Udział cudzoziemców w brytyjskim rynku pracy od 1997 roku podwoił się z nawiązką. Od 2014 roku pracę na Wyspach rozpoczęło 250 tysięcy nowych imigrantów z UE. W tym samym czasie na rynku pracy pojawiło się 84 tysiące miejsc pracy zajmowanych przez Brytyjczyków.
Analitycy podkreślają, że po raz pierwszy grupa imigrantów z UE przekroczyła 2 miliony. Połowa z nich to przybysze z krajów Europy Środkowo-Wschodniej. Tendencja wzrostowa dotycząca pracowników z krajów UE sprawiła, że ogólna liczba imigrantów z całego świata pracujących na Wyspach wynosi już 4,9 mln. Co szósty pracownik na Wyspach jest imigrantem. W 1997 roku, był nim co trzynasty pracownik, ale wtedy wszystkich cudzoziemców pracujących w UK było niespełna 1,9 mln.
Większe bezrobocie
Lord Green, prezes organizacji Migration Watch UK, która domaga się bardziej restrykcyjnych działań wobec imigrantów, chce, aby rząd opracował plan kontroli liczby przyjeżdżających do pracy cudzoziemców. – Jeśli chcemy kontrolować imigrację, powinniśmy zacząć przede wszystkim od krajów Unii Europejskiej – mówi Green.
- Gospodarka Wielkiej Brytanii jest w całkiem dobrej kondycji w porównaniu do innych krajów UE, dlatego ten kraj cały czas jest atrakcyjny dla imigrantów – dodaje dr Carlos Vargas-Silva z Migration Observatory.

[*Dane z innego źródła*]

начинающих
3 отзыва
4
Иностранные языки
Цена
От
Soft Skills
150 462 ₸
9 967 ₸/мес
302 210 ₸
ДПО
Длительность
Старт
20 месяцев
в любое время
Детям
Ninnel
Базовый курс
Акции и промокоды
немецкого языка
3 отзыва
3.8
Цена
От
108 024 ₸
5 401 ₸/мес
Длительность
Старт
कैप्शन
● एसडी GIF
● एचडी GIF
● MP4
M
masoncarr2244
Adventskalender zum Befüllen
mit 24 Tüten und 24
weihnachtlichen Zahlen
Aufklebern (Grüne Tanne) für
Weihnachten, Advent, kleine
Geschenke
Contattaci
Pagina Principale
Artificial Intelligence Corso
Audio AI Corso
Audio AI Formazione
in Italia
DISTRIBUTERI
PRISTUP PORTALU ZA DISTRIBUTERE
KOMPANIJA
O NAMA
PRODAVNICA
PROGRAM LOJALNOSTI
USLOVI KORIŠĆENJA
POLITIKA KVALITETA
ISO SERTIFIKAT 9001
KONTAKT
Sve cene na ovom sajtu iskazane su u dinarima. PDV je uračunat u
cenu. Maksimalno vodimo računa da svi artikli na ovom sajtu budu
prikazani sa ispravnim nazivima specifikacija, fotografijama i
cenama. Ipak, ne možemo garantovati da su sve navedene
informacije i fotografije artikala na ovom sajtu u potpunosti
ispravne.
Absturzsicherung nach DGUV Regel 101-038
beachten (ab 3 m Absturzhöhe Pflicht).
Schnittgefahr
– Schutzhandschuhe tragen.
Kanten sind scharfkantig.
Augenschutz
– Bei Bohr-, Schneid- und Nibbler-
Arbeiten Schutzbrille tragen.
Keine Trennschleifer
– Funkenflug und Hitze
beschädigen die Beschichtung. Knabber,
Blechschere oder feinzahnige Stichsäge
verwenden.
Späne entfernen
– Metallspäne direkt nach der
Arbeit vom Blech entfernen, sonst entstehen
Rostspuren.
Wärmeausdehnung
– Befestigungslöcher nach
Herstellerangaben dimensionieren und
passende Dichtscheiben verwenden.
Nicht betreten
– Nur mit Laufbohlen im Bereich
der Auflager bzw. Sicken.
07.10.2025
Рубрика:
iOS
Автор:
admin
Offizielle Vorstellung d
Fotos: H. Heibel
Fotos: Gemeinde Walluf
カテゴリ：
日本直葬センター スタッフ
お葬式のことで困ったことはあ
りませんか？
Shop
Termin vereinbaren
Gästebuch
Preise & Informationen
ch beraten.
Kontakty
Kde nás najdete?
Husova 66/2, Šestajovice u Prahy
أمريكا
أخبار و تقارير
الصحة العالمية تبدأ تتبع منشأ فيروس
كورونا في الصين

Tymczasem opublikowano najnowsze dane dotyczące bezrobocia, które już drugi miesiąc z rzędu nieznacznie wzrosło. W UK obecnie bez pracy jest 1,85 mln ludzi. W ostatnim kwartale liczba bezrobotnych wzrosła o 25 tysięcy. Eksperci uważają, że mogą to być pierwsze oznaki przyhamowania boomu na brytyjskim rynku pracy.